Realmente não fui feliz no título, quando me referia a "outras" estava a falar de outras fotografias!


----------



## JoaoCarreira (12 Mar 2009 às 11:45)

Parabéns ao AmarusP pelas excelentes fotografias.

Quanto à questão controvertida, informo o estimado Spiritmind que do ponto de vista legal as únicas pistas de esqui em Portugal encontram-se nos baldios da Freguesia de Loriga, Concelho de Seia, Distrito da Guarda. Existe igualmente um contrato de exploração das pistas de esqui entre a referida Junta de Freguesia de Loriga e a empresa Turistrela.

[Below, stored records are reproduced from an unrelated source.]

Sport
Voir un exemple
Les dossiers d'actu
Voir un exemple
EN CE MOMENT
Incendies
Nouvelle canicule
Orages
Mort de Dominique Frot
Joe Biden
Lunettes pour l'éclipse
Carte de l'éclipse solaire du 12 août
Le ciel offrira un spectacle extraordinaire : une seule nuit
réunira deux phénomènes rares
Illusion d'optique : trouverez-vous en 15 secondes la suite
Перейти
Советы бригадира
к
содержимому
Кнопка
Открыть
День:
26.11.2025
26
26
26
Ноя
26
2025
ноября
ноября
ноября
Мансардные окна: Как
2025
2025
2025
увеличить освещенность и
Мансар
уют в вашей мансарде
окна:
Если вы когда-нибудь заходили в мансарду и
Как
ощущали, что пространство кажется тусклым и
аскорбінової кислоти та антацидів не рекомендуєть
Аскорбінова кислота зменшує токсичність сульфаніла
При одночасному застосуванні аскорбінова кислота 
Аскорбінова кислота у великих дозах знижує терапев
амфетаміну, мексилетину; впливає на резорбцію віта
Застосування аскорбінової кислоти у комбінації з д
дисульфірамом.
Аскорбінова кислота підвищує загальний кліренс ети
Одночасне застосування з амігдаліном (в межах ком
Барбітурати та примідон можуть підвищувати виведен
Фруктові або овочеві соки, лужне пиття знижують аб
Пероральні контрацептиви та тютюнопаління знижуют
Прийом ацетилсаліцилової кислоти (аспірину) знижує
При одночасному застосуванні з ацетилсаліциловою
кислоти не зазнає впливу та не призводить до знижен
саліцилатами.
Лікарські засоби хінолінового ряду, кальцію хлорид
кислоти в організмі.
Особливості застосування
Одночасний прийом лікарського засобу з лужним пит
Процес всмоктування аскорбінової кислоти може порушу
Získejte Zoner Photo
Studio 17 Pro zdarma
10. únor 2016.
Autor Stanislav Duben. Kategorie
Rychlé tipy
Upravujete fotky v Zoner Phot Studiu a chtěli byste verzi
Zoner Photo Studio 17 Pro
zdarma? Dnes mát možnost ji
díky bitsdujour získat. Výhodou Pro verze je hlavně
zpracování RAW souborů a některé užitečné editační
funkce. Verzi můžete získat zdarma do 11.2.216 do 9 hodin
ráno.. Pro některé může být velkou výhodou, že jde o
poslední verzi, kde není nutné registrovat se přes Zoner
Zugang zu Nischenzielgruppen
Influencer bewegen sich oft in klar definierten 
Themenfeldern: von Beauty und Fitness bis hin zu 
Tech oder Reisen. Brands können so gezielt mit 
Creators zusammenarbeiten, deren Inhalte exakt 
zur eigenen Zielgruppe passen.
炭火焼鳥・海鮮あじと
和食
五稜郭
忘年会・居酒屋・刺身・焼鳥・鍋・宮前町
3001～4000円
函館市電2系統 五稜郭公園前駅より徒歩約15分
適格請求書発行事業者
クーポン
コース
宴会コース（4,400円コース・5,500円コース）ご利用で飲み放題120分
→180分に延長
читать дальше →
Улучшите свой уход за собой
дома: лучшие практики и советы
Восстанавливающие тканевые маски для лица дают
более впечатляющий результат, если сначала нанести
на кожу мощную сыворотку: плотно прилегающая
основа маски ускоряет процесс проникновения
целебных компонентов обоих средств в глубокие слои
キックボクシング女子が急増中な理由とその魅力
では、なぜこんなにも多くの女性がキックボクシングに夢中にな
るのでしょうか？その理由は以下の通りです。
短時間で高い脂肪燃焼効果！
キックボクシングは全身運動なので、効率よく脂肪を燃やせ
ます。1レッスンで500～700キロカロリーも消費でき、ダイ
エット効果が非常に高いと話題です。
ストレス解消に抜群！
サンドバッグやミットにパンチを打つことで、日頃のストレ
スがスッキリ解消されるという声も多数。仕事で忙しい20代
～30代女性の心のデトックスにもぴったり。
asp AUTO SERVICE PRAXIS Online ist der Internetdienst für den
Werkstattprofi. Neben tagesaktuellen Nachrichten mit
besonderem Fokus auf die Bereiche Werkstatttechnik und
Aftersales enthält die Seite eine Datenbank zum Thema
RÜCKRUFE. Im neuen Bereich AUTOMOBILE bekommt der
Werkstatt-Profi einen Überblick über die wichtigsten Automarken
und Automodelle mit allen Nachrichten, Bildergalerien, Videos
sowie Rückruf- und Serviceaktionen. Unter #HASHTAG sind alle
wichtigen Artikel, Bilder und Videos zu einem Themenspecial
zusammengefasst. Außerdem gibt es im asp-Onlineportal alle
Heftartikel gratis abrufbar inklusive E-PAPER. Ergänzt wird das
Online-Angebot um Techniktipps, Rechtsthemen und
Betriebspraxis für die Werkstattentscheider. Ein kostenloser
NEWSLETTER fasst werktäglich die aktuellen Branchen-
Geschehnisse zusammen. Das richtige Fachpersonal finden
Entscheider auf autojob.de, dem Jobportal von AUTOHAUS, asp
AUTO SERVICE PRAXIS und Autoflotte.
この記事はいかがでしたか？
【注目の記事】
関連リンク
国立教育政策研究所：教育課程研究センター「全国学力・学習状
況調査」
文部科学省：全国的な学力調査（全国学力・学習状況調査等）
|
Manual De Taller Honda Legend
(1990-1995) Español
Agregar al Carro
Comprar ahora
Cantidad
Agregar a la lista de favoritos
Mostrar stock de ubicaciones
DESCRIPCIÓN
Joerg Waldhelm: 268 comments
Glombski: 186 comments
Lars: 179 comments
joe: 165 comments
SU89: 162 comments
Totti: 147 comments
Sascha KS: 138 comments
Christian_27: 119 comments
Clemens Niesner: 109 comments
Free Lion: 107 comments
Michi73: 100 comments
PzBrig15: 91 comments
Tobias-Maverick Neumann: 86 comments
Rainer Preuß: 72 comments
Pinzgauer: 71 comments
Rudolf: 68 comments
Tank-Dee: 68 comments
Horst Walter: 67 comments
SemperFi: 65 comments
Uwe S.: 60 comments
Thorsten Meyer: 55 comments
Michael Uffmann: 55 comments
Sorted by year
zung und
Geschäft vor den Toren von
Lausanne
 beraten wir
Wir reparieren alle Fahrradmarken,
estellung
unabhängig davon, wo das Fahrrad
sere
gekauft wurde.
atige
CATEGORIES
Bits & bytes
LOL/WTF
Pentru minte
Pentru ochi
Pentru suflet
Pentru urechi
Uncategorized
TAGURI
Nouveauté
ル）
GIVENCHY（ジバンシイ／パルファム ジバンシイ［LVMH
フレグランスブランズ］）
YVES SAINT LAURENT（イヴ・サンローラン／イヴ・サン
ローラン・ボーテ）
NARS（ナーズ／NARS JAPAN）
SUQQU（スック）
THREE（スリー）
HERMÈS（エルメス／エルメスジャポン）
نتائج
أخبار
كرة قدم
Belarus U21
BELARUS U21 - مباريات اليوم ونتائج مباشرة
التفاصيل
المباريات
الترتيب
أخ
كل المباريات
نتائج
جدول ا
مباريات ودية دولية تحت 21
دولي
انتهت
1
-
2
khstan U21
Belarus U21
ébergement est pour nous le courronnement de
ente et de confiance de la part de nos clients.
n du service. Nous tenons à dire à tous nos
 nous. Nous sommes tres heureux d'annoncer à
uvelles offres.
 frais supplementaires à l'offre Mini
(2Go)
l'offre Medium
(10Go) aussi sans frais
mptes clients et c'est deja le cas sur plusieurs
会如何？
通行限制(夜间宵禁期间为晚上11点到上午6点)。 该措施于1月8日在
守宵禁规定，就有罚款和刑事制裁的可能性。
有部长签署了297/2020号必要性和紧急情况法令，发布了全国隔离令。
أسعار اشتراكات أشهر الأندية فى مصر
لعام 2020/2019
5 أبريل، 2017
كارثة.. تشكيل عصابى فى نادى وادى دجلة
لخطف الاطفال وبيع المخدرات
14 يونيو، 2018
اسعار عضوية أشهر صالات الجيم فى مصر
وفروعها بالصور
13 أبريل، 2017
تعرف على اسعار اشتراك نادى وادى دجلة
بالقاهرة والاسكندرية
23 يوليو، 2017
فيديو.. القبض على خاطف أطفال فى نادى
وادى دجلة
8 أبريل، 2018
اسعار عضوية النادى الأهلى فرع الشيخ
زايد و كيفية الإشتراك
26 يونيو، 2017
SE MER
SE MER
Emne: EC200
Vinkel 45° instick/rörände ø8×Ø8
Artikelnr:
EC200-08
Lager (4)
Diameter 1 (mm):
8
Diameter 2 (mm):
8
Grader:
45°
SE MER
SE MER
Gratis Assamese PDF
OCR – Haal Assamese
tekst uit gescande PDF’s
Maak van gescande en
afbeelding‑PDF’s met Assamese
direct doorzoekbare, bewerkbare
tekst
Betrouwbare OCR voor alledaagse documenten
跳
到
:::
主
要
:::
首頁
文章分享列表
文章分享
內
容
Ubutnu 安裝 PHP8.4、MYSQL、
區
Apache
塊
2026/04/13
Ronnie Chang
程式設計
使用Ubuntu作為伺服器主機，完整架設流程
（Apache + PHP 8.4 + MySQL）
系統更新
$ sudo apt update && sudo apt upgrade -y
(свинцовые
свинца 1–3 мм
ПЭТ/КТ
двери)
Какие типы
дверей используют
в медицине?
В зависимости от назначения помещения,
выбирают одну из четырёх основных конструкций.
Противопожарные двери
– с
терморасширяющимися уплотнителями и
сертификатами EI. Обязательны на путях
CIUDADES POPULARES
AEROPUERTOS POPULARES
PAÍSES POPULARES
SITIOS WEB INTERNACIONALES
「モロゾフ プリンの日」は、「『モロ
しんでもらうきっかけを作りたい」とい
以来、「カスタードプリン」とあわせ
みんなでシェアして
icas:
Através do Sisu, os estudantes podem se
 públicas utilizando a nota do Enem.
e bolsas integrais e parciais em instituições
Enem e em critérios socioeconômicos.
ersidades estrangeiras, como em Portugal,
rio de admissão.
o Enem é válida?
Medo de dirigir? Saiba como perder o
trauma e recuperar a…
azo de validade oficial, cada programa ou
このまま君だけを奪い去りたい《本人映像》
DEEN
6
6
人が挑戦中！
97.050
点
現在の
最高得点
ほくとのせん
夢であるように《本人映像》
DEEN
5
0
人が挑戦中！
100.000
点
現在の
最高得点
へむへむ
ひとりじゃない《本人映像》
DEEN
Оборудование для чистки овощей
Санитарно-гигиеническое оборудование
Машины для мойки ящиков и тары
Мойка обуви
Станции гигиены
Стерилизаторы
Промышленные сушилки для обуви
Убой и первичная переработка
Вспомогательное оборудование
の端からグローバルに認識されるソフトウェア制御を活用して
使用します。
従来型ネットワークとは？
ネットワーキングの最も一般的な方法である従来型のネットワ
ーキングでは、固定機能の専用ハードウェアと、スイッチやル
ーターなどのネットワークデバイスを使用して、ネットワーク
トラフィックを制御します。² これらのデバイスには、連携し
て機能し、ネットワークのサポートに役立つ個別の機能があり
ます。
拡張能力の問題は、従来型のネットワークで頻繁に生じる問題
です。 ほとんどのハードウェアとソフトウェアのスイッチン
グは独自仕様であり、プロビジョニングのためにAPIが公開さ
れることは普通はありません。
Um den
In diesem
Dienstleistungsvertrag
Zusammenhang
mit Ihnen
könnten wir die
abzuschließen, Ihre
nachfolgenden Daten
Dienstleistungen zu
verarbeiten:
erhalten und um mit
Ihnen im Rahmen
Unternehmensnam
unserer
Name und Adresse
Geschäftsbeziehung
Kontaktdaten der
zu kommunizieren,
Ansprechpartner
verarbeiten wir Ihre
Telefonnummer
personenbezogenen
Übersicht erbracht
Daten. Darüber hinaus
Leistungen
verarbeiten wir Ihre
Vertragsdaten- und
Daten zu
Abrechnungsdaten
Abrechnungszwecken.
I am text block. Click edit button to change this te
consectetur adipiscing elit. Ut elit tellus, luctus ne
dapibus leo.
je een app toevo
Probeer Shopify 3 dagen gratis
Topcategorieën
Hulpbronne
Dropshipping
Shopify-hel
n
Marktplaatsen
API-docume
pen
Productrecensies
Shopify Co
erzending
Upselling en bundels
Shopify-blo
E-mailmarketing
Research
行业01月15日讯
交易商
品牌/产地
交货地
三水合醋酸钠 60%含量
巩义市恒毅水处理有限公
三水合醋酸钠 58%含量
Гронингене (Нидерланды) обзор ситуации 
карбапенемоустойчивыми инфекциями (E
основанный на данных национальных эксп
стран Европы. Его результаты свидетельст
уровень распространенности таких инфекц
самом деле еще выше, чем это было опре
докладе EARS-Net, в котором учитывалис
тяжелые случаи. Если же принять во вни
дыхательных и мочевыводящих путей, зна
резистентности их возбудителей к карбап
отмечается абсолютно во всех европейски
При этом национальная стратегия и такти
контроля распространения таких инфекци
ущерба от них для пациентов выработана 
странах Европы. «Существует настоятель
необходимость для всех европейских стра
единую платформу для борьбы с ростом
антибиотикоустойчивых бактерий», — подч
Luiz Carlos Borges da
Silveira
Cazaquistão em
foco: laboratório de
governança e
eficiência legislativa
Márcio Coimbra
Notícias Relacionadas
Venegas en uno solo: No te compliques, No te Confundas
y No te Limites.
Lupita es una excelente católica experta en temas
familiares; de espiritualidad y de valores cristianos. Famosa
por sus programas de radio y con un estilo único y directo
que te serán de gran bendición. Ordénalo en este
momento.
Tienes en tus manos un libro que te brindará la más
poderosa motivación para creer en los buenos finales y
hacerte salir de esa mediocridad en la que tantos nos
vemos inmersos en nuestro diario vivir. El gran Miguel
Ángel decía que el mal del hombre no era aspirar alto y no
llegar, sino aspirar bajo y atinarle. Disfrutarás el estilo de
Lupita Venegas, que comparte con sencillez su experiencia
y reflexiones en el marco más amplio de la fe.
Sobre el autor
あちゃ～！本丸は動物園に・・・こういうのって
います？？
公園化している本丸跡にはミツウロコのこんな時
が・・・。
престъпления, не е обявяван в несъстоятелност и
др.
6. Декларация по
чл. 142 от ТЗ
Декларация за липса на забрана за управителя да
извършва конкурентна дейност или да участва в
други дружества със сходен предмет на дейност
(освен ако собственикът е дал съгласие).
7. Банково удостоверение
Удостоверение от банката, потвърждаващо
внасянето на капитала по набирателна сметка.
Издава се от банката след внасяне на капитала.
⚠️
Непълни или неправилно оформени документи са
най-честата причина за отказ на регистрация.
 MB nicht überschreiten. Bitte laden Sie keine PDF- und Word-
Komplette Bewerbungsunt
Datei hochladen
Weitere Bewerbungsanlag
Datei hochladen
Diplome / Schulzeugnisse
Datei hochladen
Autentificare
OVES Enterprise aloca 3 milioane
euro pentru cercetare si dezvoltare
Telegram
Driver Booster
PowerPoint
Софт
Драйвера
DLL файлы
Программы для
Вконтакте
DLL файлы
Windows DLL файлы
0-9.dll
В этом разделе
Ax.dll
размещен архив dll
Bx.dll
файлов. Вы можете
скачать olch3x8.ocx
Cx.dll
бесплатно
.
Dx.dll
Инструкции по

A turristrela fez posteriormente um contrato com a Vodafone, mas as pistas eram, foram e são administrativamente e legalmente da Freguesia de Loriga, Concelho de Seia, Distrito da Guarda. Contra factos não há argumentos e não vá pelo argumento geográfico, pois assim teriamos que discutir a administração legal regional de todas as terras do país. A título de exemplo, Loriga está mais perto de Viseu e de Arganil...mas seguramente se usarem a estrada nacional 338 a povoação mais perto das pista é Loriga, por muito que doa a muita gente. Factos são factos.

Com estima e admiração por todos,


JoaoCarreira


----------